7. 20 μL(≤5 μg) plasmid or DNA fragment to be transformed is added into the prepared suspension, which is gently mixed and then chilled for 10 min.
8. Transfer the cell suspension after ice bath into a pre-cooled electrocuter and shock it with 1,500 V for 5 ms;
9. Add 1 mol/L sorbitol to wash the cell suspension from the electrocuter, and 200 μL of the cell suspension is coated in the medium with corresponding antibiotic.
10. Transformants are selected after 30℃ culture for 3-5 days.

(1)First,incubate yeast with foregin genes with 2% glucose in FunGenome SD /-Ura medium (YGM003A-3) at 30℃ , shaking culture at 280 rpm until its OD600 reaches 1.2-1.4 .

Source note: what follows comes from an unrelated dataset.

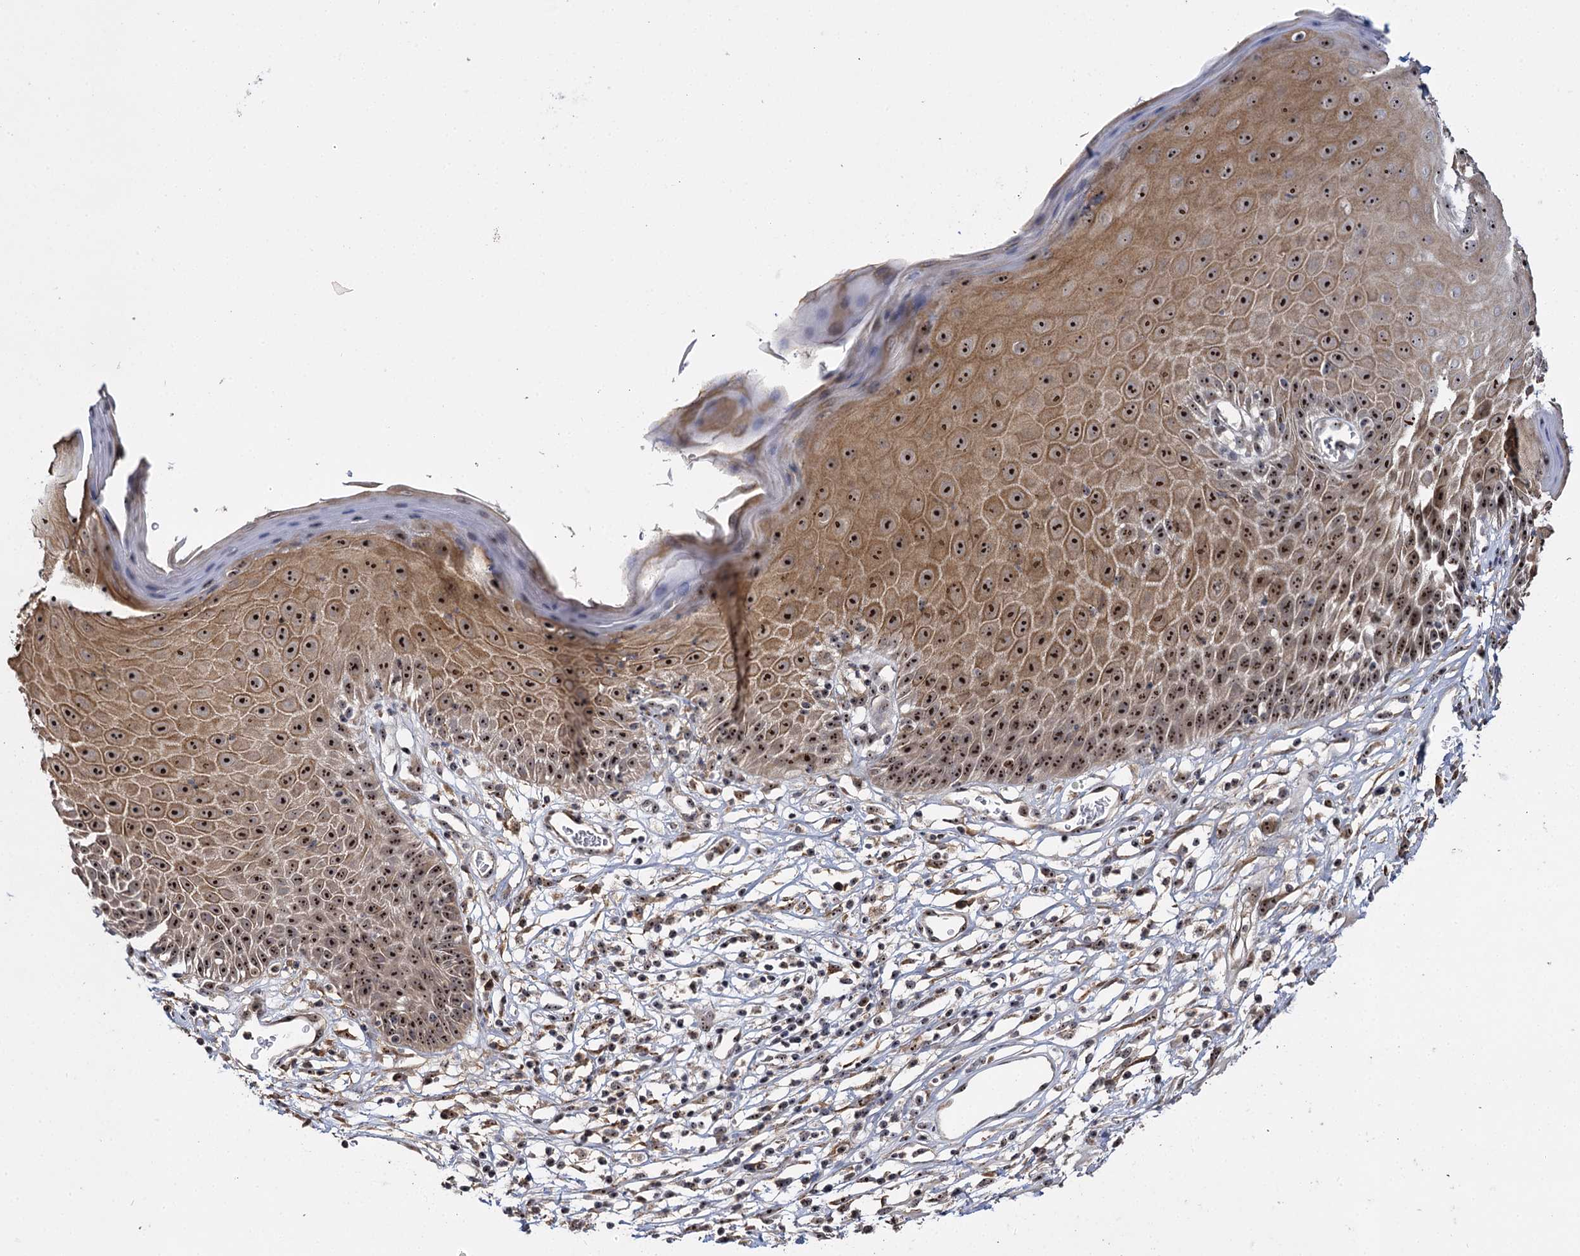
{"staining": {"intensity": "strong", "quantity": ">75%", "location": "cytoplasmic/membranous,nuclear"}, "tissue": "skin", "cell_type": "Epidermal cells", "image_type": "normal", "snomed": [{"axis": "morphology", "description": "Normal tissue, NOS"}, {"axis": "topography", "description": "Vulva"}], "caption": "Brown immunohistochemical staining in unremarkable human skin demonstrates strong cytoplasmic/membranous,nuclear staining in approximately >75% of epidermal cells.", "gene": "SUPT20H", "patient": {"sex": "female", "age": 68}}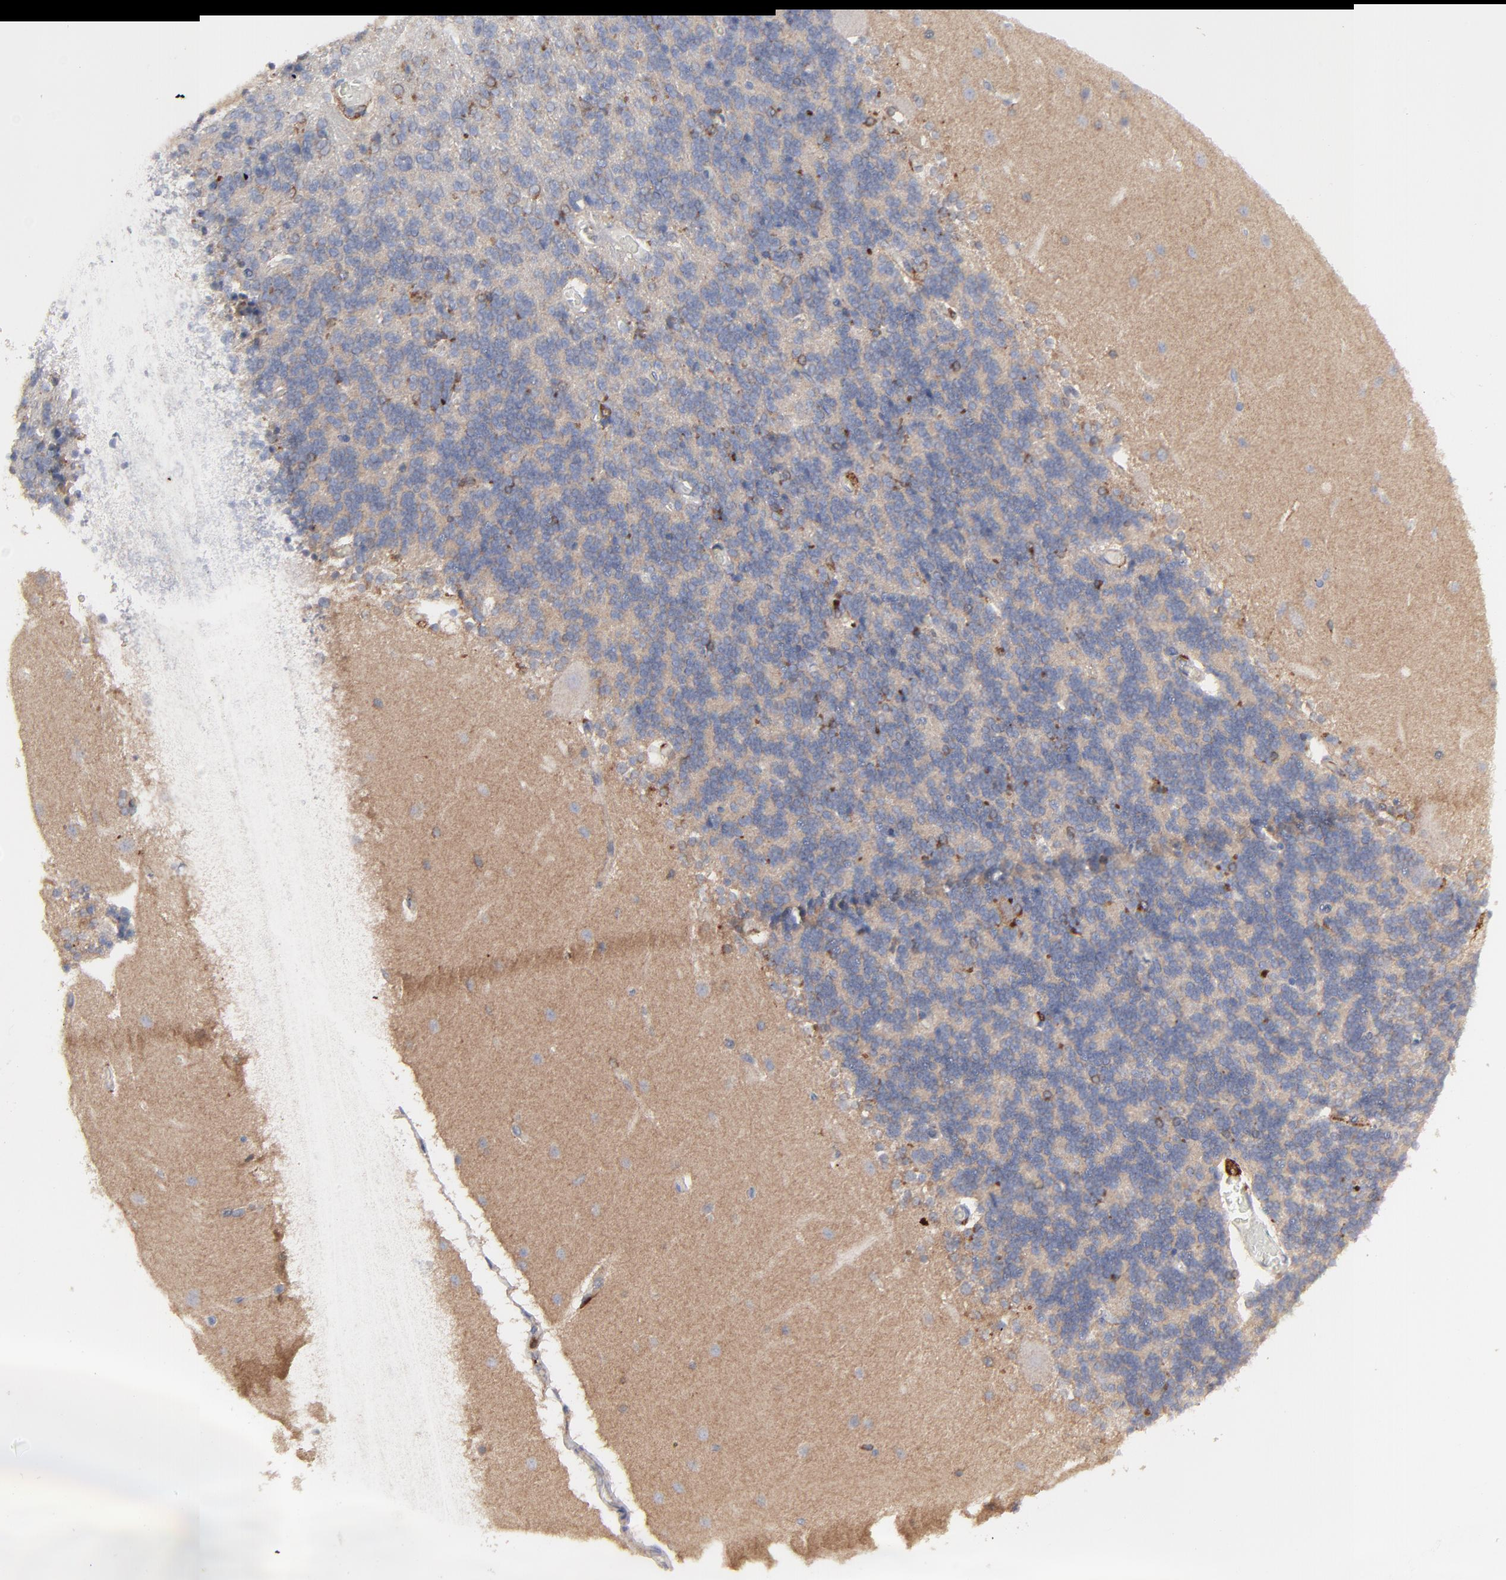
{"staining": {"intensity": "negative", "quantity": "none", "location": "none"}, "tissue": "cerebellum", "cell_type": "Cells in granular layer", "image_type": "normal", "snomed": [{"axis": "morphology", "description": "Normal tissue, NOS"}, {"axis": "topography", "description": "Cerebellum"}], "caption": "Immunohistochemistry image of unremarkable cerebellum: cerebellum stained with DAB (3,3'-diaminobenzidine) displays no significant protein positivity in cells in granular layer. (Stains: DAB immunohistochemistry (IHC) with hematoxylin counter stain, Microscopy: brightfield microscopy at high magnification).", "gene": "RAB9A", "patient": {"sex": "female", "age": 54}}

(2)Centrifuge the yeast culture at 1000 rpm for 5 minutes, and then discard the supernatant.
(3)Suspend the cells with 200-300ml FunGenome Sc-Ura liquid medium without any sugar; mix them well,and then centrifuge the solution and discard the supernatant.
(4) Add 500ml (Sc-U) medium without any sugar, and continue shaking for 3 hours to deplete the glucose in the cell. (Note:glucose is a strong inhibitor of the GAL promoter. In the presence of a trace amount of glucose, genes driven by the GAL1 promoter will not be expressed)
(5)Centrifuge the solution and discard the supernatant, which is to be replaced by 500ml fresh Sc-Ura medium YGM003A-3; add raffinose and galactose (the final concentration should be 2%) and continue shaking the yeast culture for 8-12 hours. If the heterologously expressed protein is toxic to yeast cells, the expression time should not exceed 5 hours. Special attention should be paid that raffinose and galactose cannot be autoclaved. It is recommended to prepare a 40% sterile mother liquor that has been filtered and sterilized

(1)Sample preparation: apply 2-3 μl of bacterial liquid after induction on a piece of clean sterile slide, and then add 3-5 μl sterile ddH2O to dilute and expand the area of bacterial liquid. Draw a circle around the bacterial solution at a diameter that is 1-2 mm longger than the one of the solution. Wait until it dires naturally.
(2)Sealing: drop Cool Polyoxymethylene (PFA) at appropriate amount onto the slide to cover the mycoderm and wait for 5 min to fix the cell morphology, and the wait until it dries naturally. (CAUTION : the mycoderm should be kept in PFA during the 5 min's waiting).
(3)Cleaning: add 200 μl 1xPBS to the mycoderm, and remove it after slight vibration.
(4)Primary antibody incubation: put the slide into a slide box with water, and then add 100 μl primary antibody( His-tag antibody,Mouse) at working concentration. Place the slide in a 37 ℃ incubator for 45 min-1h.
(5)Cleaning: remove the primary antibody with 200 μl 1xPBS. Remove 1xPBS after slight vibration. Repeat this procedure for 3 times.
(6) Secondary antibody incubation: put the slide into an opaque glass box with water, and cover the mycoderm with 100 μl secondary antibody at working concentration. Place the slide box in a 37℃ incubator for 45min-1h.
(7)Cleaning: add 200 μl 1xPBS to the mycoderm, and remove it after slight vibration.
(8)Mounting: add 1-2 drops of Antifade Mounting Medium (or glycerin) on the mycoderm ,cover it with acover glass and remove all air bubbles.
(9)Observation: observe the slide under a flourescent microscope in the dark.